*** Opening of Available data ***
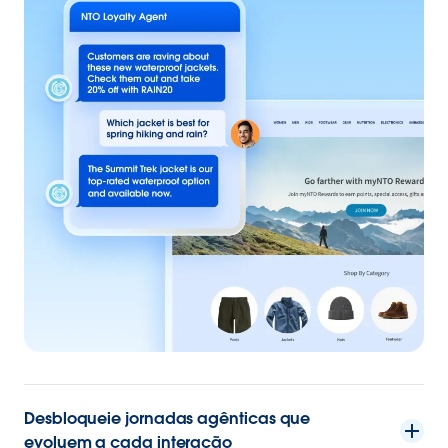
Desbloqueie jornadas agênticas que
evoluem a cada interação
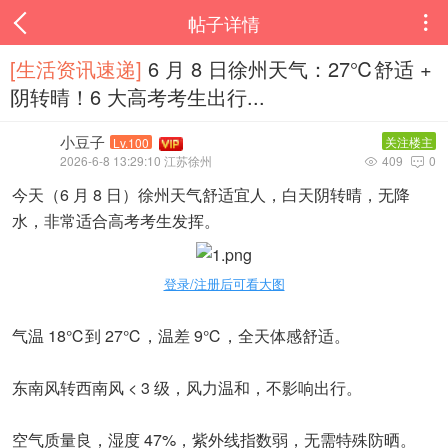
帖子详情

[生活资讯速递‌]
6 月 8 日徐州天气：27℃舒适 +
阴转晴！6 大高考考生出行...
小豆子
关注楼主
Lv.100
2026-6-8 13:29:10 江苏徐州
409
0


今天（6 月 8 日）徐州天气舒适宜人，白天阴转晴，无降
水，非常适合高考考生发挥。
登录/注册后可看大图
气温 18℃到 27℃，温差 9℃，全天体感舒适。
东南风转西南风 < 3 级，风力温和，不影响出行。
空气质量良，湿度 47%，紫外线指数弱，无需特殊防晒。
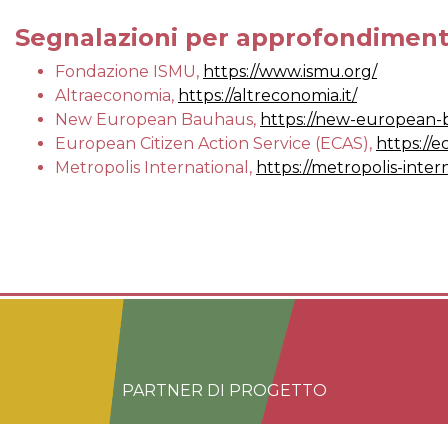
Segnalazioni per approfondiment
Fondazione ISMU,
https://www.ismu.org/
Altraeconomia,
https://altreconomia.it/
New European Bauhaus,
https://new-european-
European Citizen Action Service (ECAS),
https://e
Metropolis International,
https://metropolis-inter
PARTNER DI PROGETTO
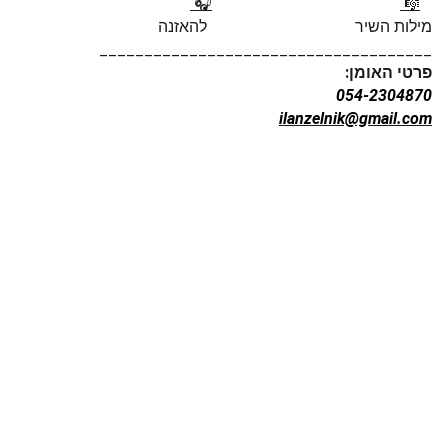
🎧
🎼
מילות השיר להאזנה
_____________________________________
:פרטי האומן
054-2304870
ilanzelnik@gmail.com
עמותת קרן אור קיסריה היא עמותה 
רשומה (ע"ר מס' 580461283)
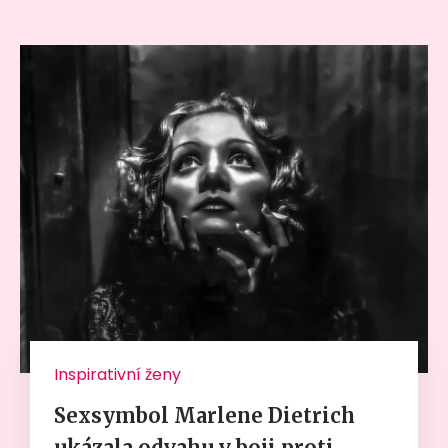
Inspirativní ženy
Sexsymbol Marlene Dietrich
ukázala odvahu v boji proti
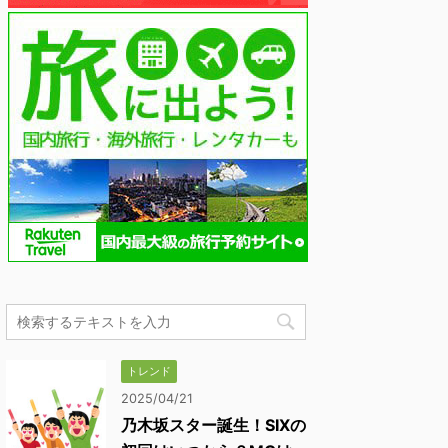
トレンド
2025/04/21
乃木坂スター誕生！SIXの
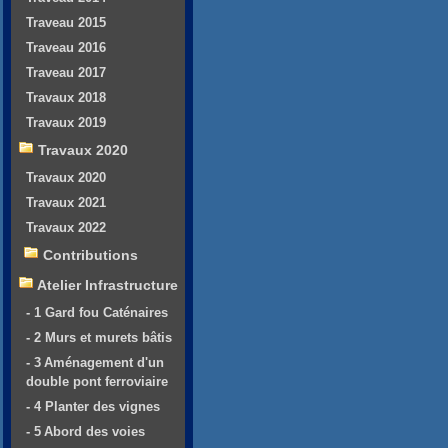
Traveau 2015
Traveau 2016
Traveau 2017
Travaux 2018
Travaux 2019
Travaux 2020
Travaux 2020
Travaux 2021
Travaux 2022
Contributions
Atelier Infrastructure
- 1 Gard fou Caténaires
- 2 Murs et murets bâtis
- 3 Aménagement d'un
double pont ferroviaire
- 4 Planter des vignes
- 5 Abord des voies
*** Close of Available data ***
Work instruction –
The lines beginning with the one that holds "Traveau 2015" and ending with the last line of the data above are to be reproduced exactly, and nothing else.

Task result –
Traveau 2015
Traveau 2016
Traveau 2017
Travaux 2018
Travaux 2019
Travaux 2020
Travaux 2020
Travaux 2021
Travaux 2022
Contributions
Atelier Infrastructure
- 1 Gard fou Caténaires
- 2 Murs et murets bâtis
- 3 Aménagement d'un
double pont ferroviaire
- 4 Planter des vignes
- 5 Abord des voies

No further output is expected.